• **Job**: Return each line of the material below that contains the word "chart", with matching letter case.
[Input data Boundary: Start]
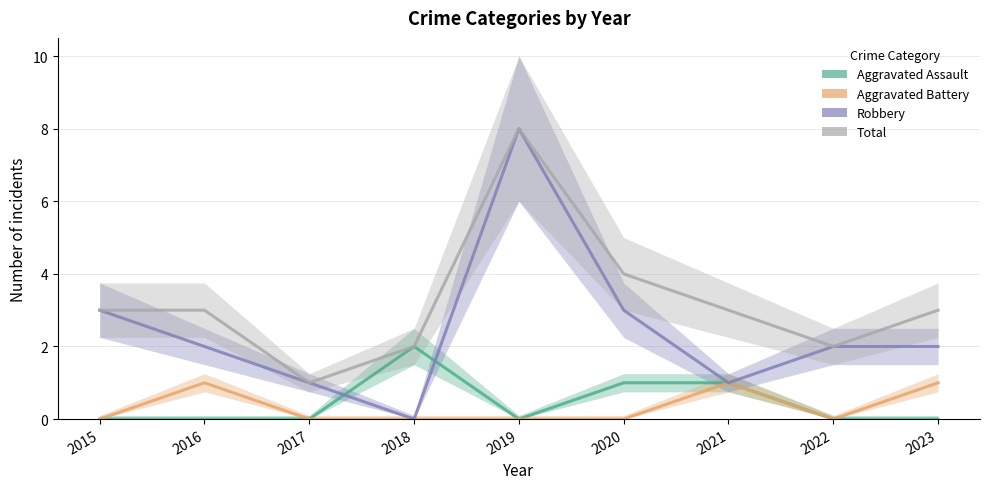

What are all the series names shown in the legend?

Aggravated Assault, Aggravated Battery, Robbery, Total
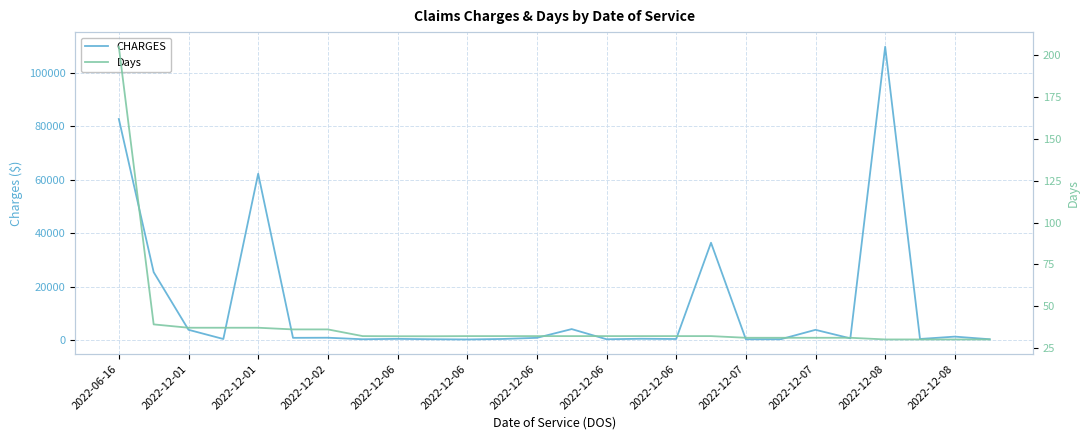

Rank the series by their average value, from highest to lowest.

CHARGES, Days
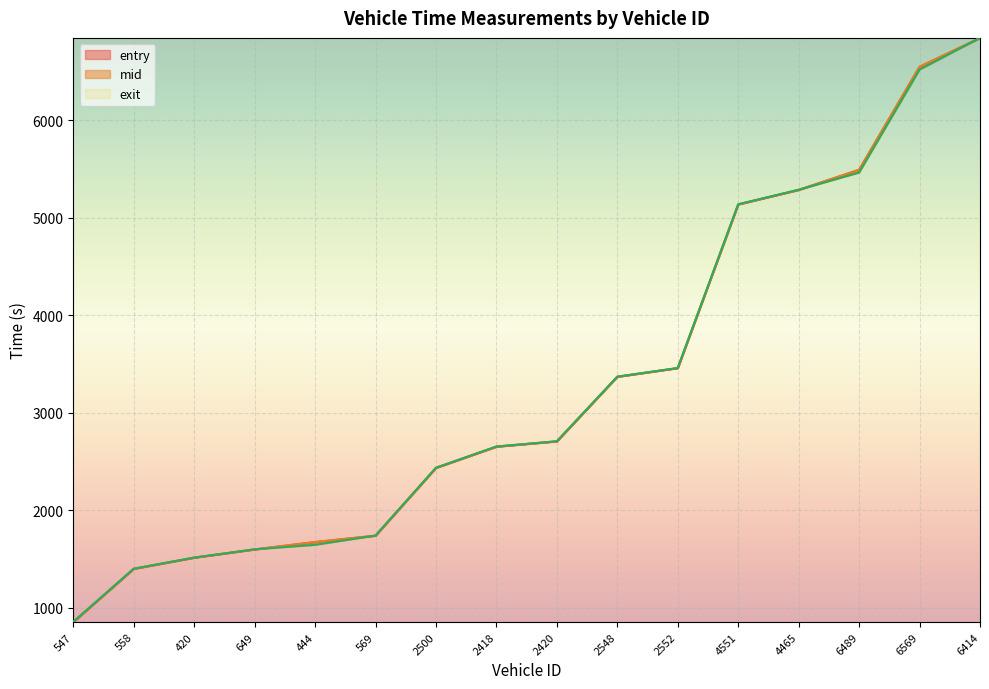

What is the smallest value displayed?

851.3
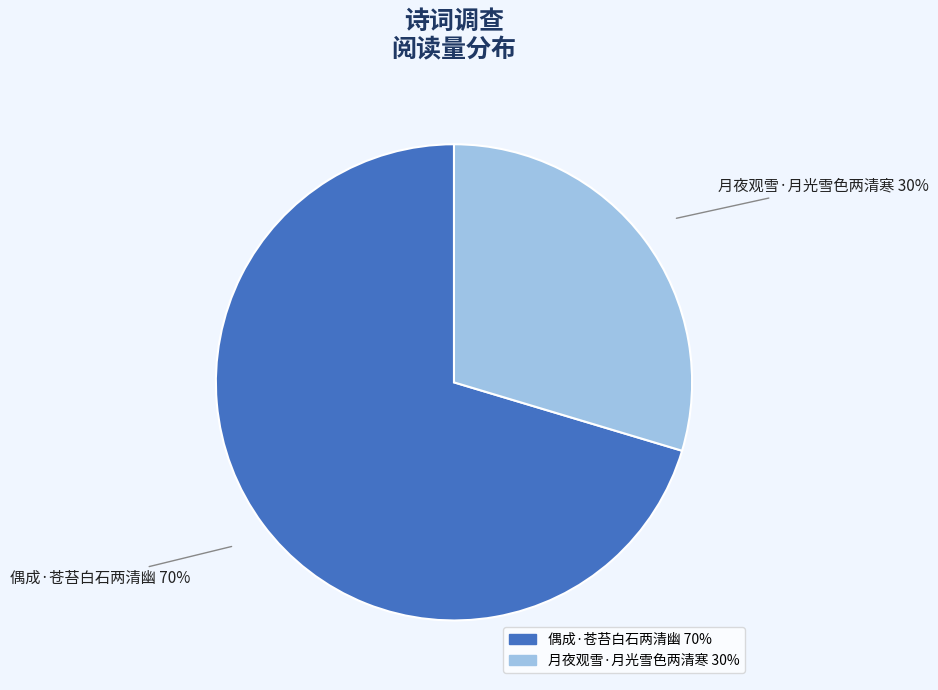

Rank the categories by value from lowest to highest.

月夜观雪·月光雪色两清寒, 偶成·苍苔白石两清幽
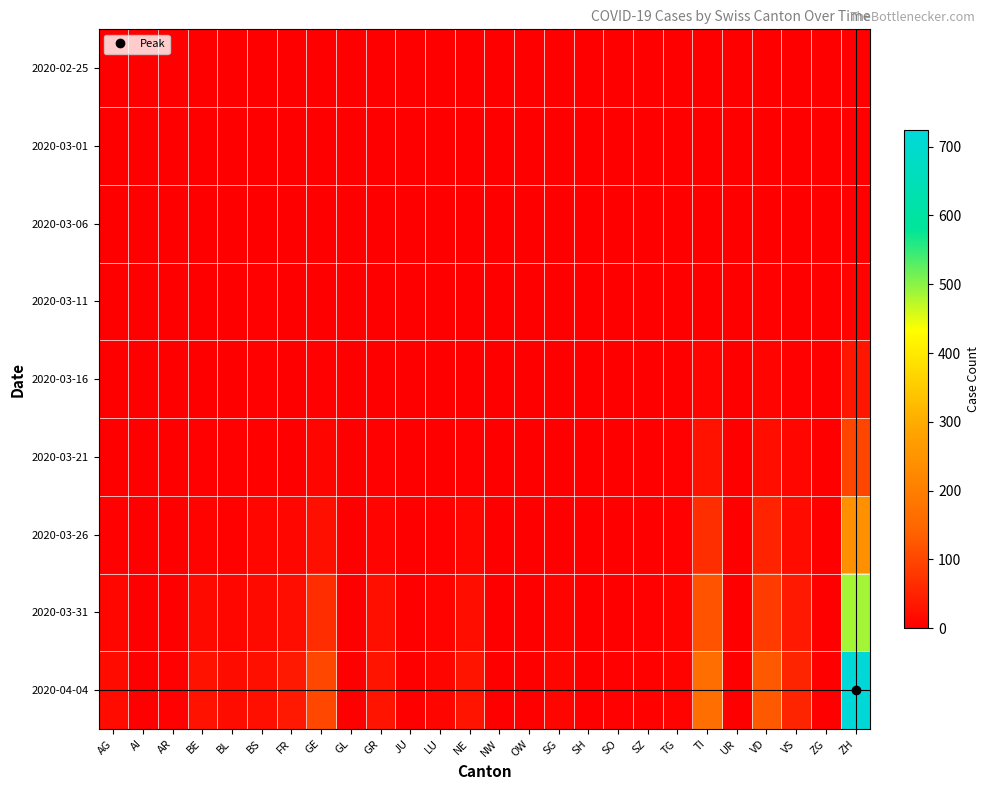

Reading right to left, transcribe all the data shown in this chart.

2020-02-25: ZH=0	ZG=0	VS=0	VD=0	UR=0	TI=0	TG=0	SZ=0	SO=0	SH=0	SG=0	OW=0	NW=0	NE=0	LU=0	JU=0	GR=0	GL=0	GE=0	FR=0	BS=0	BL=0	BE=0	AR=0	AI=0	AG=0
2020-03-01: ZH=0	ZG=0	VS=0	VD=0	UR=0	TI=0	TG=0	SZ=0	SO=0	SH=0	SG=0	OW=0	NW=0	NE=0	LU=0	JU=0	GR=0	GL=0	GE=0	FR=0	BS=0	BL=0	BE=0	AR=0	AI=0	AG=0
2020-03-06: ZH=1	ZG=0	VS=0	VD=0	UR=0	TI=0	TG=0	SZ=0	SO=0	SH=0	SG=0	OW=0	NW=0	NE=0	LU=0	JU=0	GR=0	GL=0	GE=0	FR=0	BS=0	BL=0	BE=0	AR=0	AI=0	AG=0
2020-03-11: ZH=7	ZG=0	VS=0	VD=3	UR=0	TI=1	TG=0	SZ=0	SO=0	SH=0	SG=0	OW=0	NW=0	NE=0	LU=0	JU=0	GR=0	GL=0	GE=1	FR=0	BS=4	BL=2	BE=2	AR=0	AI=0	AG=0
2020-03-16: ZH=33	ZG=0	VS=3	VD=8	UR=0	TI=8	TG=1	SZ=0	SO=0	SH=0	SG=0	OW=0	NW=0	NE=0	LU=0	JU=0	GR=1	GL=0	GE=4	FR=0	BS=4	BL=2	BE=1	AR=0	AI=0	AG=0
2020-03-21: ZH=101	ZG=0	VS=10	VD=22	UR=0	TI=28	TG=3	SZ=0	SO=0	SH=0	SG=1	OW=0	NW=0	NE=4	LU=1	JU=0	GR=4	GL=0	GE=9	FR=2	BS=5	BL=3	BE=3	AR=1	AI=0	AG=1
2020-03-26: ZH=241	ZG=0	VS=17	VD=52	UR=0	TI=67	TG=3	SZ=0	SO=1	SH=0	SG=1	OW=0	NW=0	NE=12	LU=3	JU=0	GR=8	GL=0	GE=24	FR=11	BS=12	BL=5	BE=7	AR=2	AI=0	AG=3
2020-03-31: ZH=486	ZG=1	VS=37	VD=85	UR=0	TI=120	TG=7	SZ=4	SO=2	SH=1	SG=7	OW=0	NW=0	NE=22	LU=7	JU=0	GR=23	GL=2	GE=66	FR=20	BS=16	BL=10	BE=16	AR=2	AI=0	AG=11
2020-04-04: ZH=724	ZG=2	VS=53	VD=128	UR=1	TI=165	TG=7	SZ=5	SO=3	SH=1	SG=9	OW=0	NW=0	NE=30	LU=9	JU=0	GR=30	GL=2	GE=102	FR=37	BS=24	BL=19	BE=28	AR=3	AI=0	AG=18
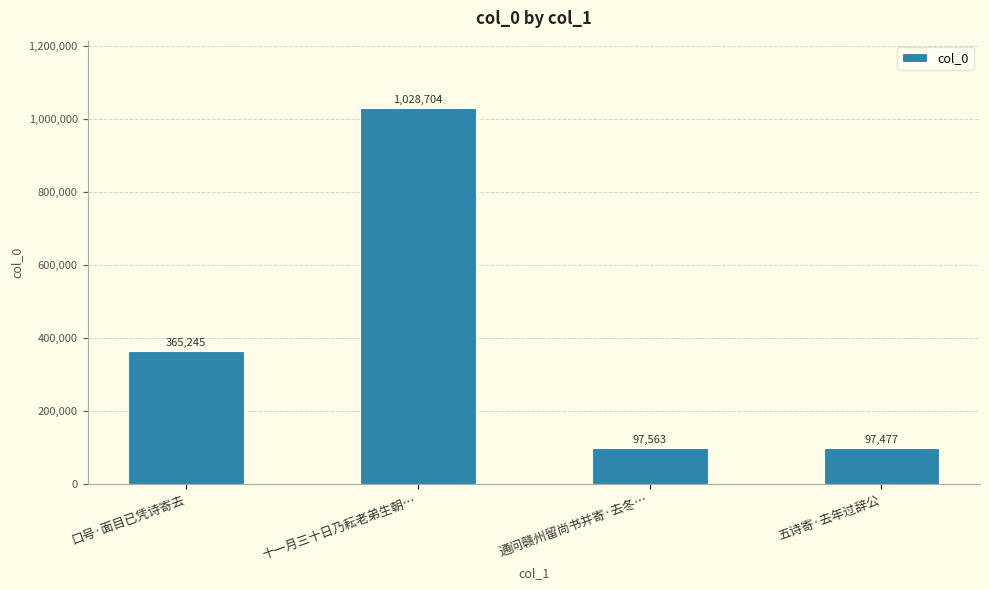

The value at 五诗寄·去年过辞公 is 97477. True or false?

True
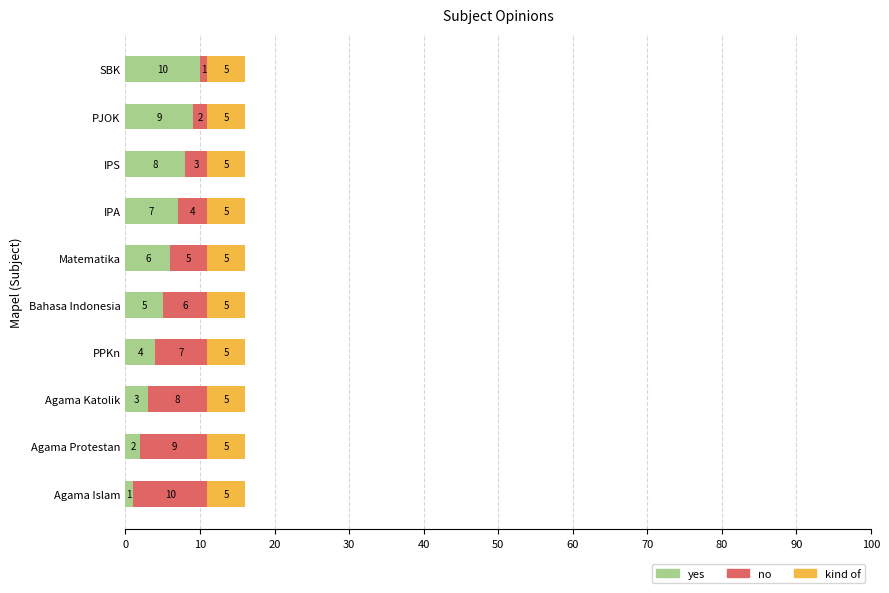

What are all the series names shown in the legend?

yes, no, kind of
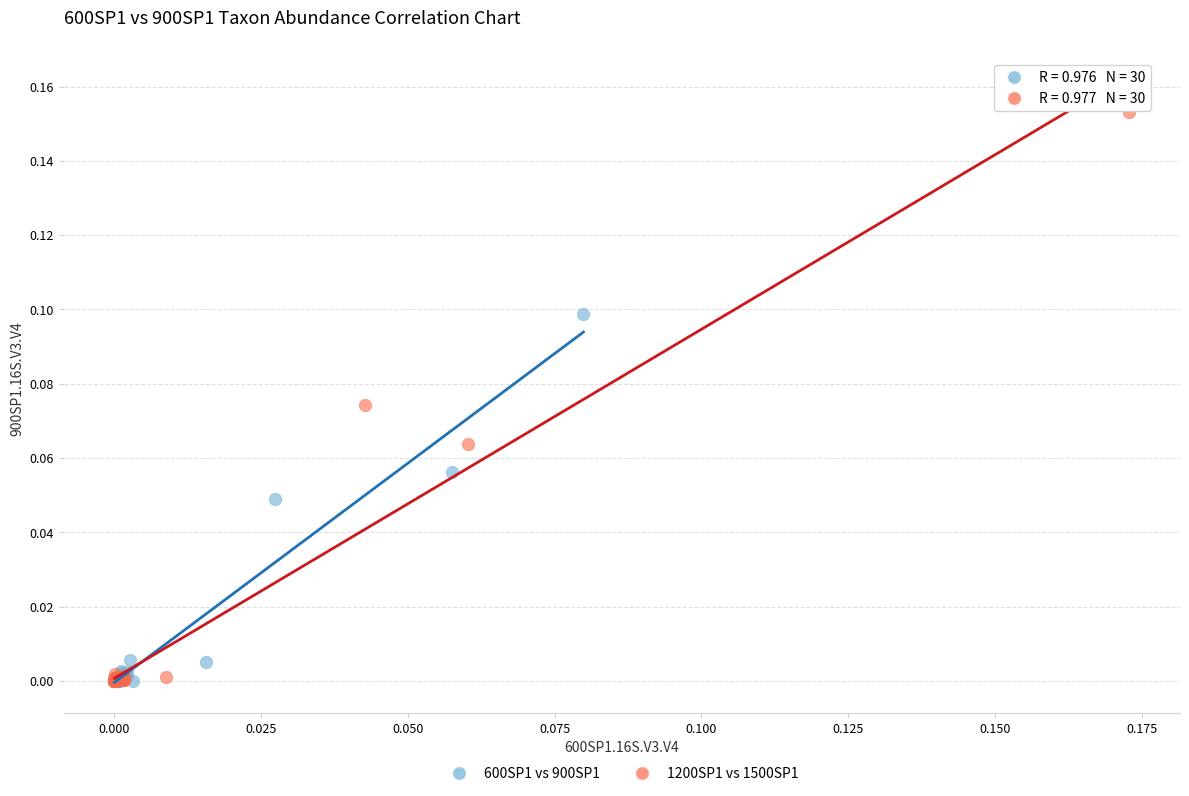

Which series has the widest spread of Y values?

1200SP1 vs 1500SP1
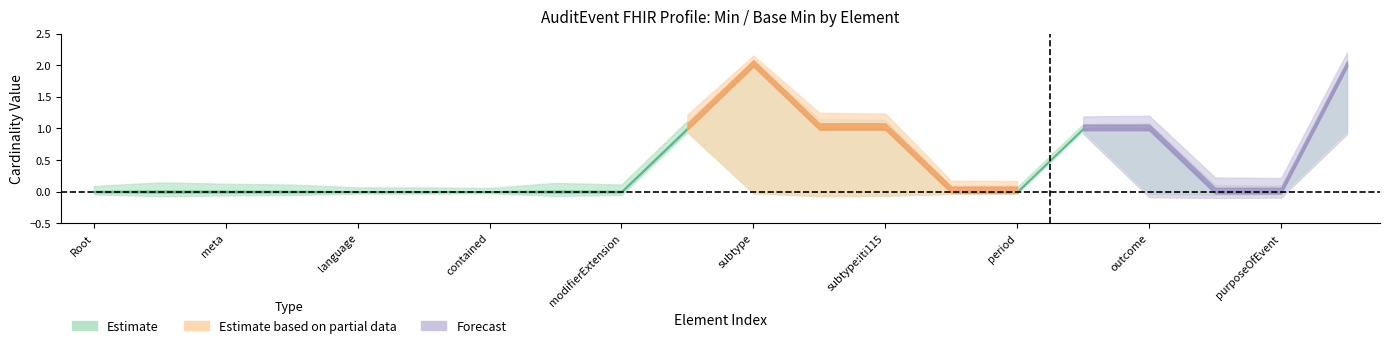

How many lines are shown in the chart?

3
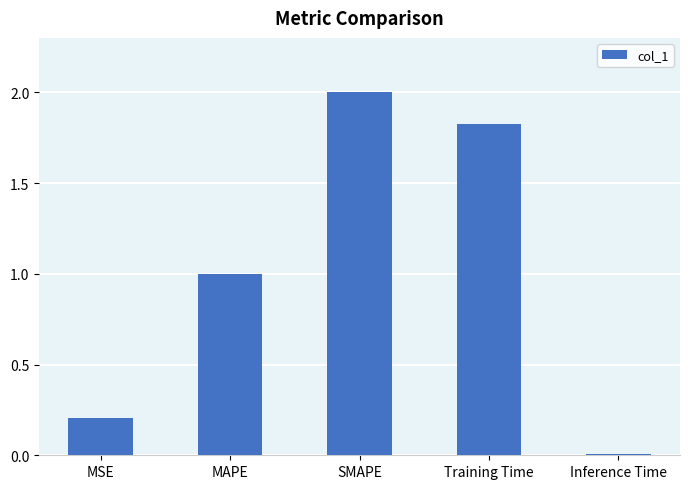

What is the label of the 2nd bar from the left?

MAPE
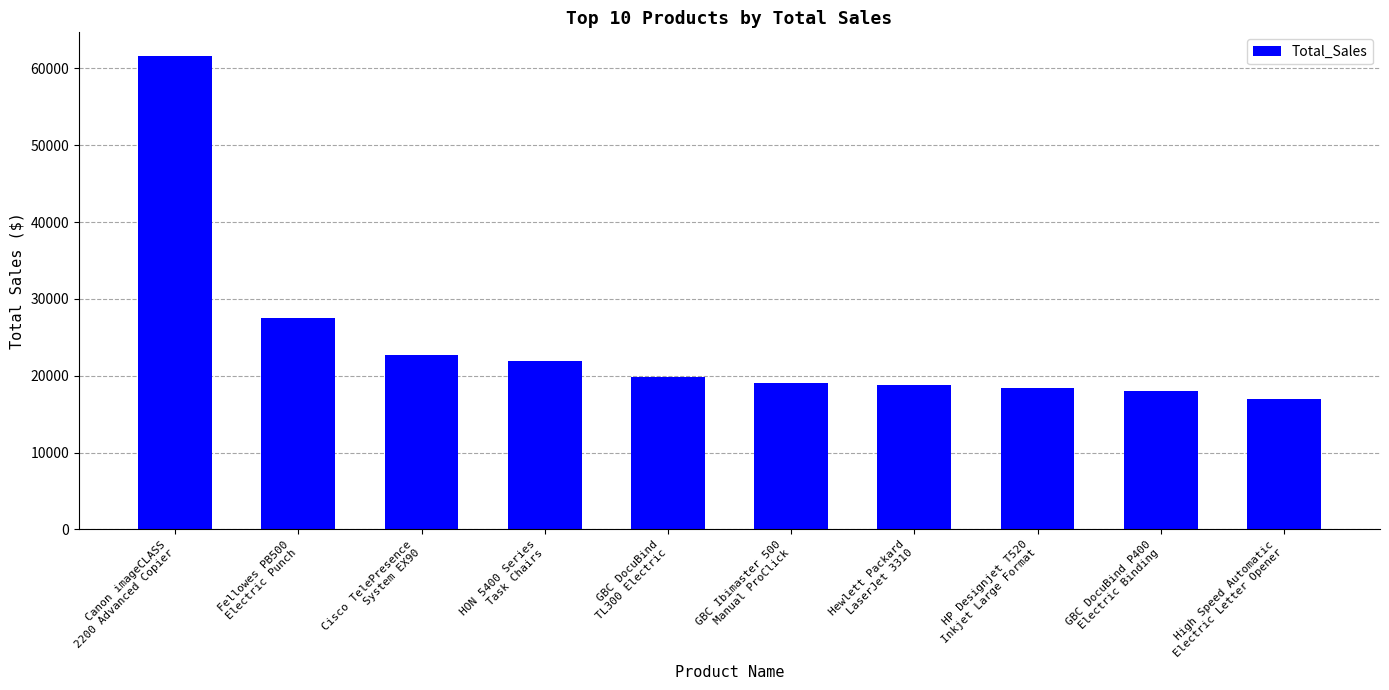

What is the change in value from HON 5400 Series
Task Chairs to HP Designjet T520
Inkjet Large Format?

-3495.7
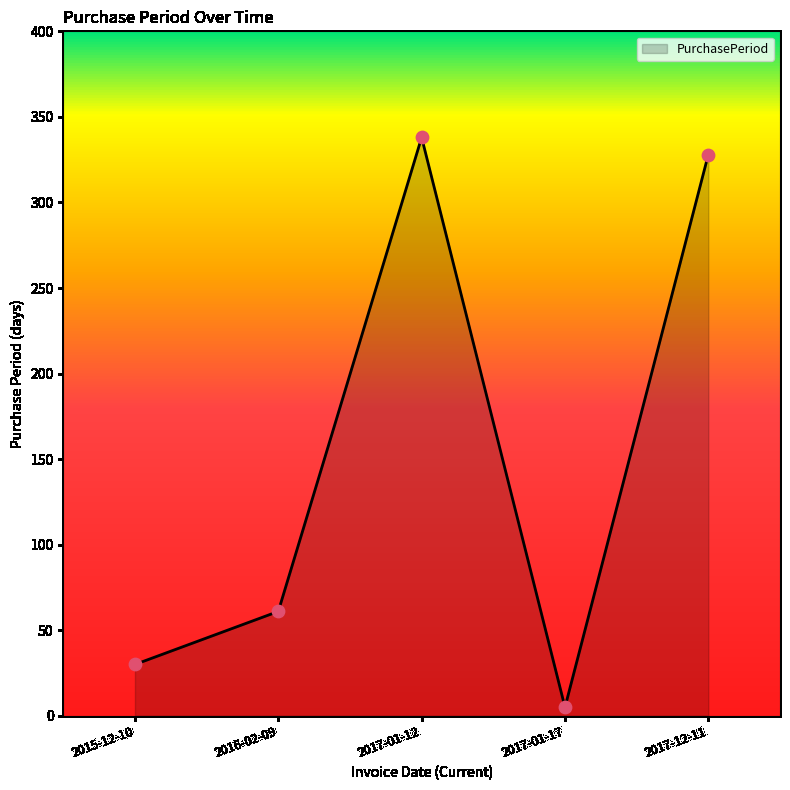

What is the change in value from 2015-12-10 to 2017-01-12?

+308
[Input data Boundary: End]
• **Written answer**:
Reading right to left, transcribe all the data shown in this chart.
How many lines are shown in the chart?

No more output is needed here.